DESCRIPTION OF THE TASK -
Starting with the line that contains "Effects Before an Audience |" and stopping after the line that contains "Page 5 of 5", return each line below exactly as written, with no others.

SOURCE RECORDS -
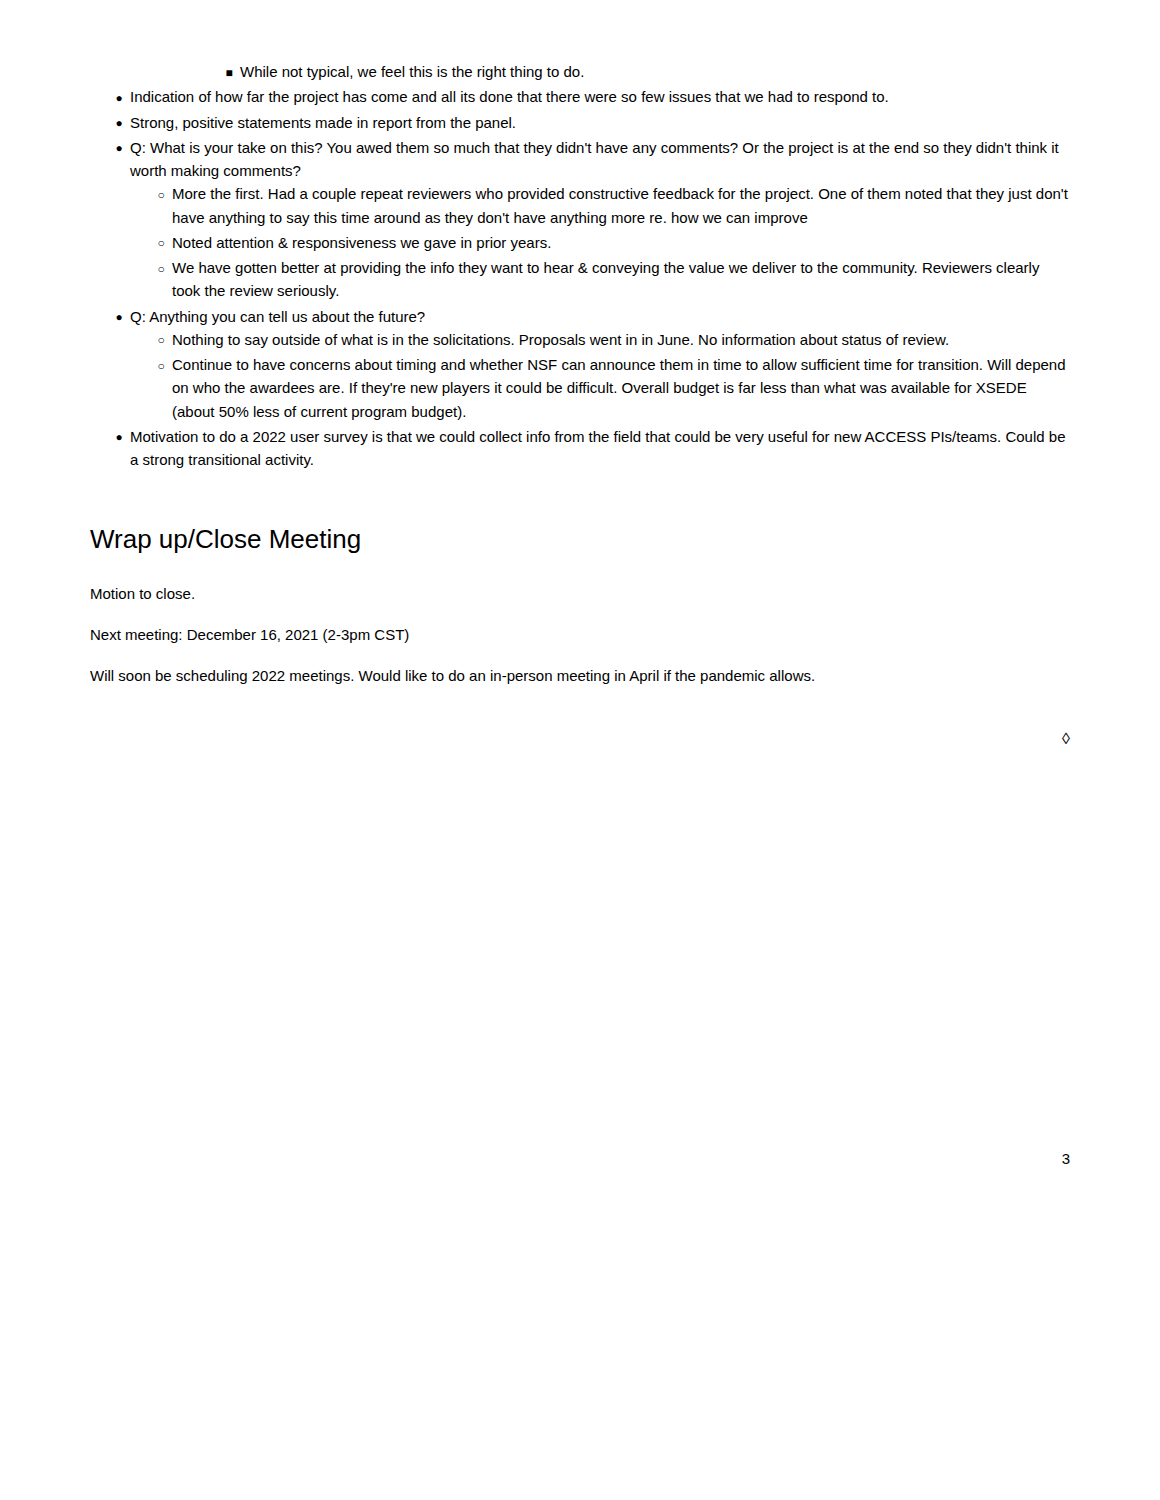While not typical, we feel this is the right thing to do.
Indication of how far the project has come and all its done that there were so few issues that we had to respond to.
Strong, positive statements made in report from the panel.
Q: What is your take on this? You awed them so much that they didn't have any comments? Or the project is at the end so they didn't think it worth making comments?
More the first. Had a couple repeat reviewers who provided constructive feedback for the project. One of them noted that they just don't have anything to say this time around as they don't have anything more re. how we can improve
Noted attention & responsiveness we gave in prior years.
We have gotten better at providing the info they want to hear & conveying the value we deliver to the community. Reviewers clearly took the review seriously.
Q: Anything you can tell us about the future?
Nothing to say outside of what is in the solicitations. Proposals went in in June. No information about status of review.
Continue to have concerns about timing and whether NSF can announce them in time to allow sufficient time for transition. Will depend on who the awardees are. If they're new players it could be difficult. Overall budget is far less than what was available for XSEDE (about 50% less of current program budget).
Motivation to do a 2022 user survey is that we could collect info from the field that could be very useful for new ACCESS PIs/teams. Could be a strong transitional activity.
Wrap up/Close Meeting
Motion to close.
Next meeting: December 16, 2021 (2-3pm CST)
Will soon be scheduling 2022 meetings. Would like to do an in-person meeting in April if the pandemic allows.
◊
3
...
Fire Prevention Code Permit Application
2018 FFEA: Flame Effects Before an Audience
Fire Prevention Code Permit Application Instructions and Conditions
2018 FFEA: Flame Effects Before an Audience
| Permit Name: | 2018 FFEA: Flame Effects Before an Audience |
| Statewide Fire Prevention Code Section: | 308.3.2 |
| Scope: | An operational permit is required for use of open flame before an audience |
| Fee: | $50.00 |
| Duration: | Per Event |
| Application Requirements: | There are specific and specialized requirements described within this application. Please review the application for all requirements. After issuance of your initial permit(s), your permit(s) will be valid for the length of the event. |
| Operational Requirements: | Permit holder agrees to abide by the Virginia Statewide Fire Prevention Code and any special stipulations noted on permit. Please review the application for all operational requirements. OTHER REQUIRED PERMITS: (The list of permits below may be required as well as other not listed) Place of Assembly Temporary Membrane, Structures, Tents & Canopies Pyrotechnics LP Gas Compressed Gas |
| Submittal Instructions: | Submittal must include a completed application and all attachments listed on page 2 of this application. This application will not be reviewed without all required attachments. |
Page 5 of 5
* * *
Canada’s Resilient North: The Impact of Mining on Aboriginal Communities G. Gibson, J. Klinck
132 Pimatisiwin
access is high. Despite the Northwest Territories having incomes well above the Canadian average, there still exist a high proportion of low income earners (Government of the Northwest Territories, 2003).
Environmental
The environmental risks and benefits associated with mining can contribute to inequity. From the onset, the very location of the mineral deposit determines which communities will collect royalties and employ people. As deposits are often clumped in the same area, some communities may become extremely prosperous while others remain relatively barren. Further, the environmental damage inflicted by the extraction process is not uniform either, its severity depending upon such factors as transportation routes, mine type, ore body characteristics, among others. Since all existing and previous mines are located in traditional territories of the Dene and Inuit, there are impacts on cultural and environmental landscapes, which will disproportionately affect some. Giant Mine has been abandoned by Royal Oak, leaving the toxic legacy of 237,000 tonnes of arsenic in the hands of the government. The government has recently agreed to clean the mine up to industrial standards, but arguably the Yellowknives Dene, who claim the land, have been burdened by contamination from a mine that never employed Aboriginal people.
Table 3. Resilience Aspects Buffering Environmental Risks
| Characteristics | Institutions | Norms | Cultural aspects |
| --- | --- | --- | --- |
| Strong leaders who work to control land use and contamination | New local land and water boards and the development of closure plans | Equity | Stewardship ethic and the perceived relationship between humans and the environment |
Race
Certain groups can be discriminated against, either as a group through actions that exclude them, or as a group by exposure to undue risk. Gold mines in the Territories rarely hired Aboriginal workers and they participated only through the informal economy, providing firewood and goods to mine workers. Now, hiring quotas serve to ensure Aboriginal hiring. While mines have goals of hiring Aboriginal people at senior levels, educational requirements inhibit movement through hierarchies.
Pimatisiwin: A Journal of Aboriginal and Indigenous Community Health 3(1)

PROBLEM SOLUTION -
| Permit Name: | 2018 FFEA: Flame Effects Before an Audience |
| Statewide Fire Prevention Code Section: | 308.3.2 |
| Scope: | An operational permit is required for use of open flame before an audience |
| Fee: | $50.00 |
| Duration: | Per Event |
| Application Requirements: | There are specific and specialized requirements described within this application. Please review the application for all requirements. After issuance of your initial permit(s), your permit(s) will be valid for the length of the event. |
| Operational Requirements: | Permit holder agrees to abide by the Virginia Statewide Fire Prevention Code and any special stipulations noted on permit. Please review the application for all operational requirements. OTHER REQUIRED PERMITS: (The list of permits below may be required as well as other not listed) Place of Assembly Temporary Membrane, Structures, Tents & Canopies Pyrotechnics LP Gas Compressed Gas |
| Submittal Instructions: | Submittal must include a completed application and all attachments listed on page 2 of this application. This application will not be reviewed without all required attachments. |
Page 5 of 5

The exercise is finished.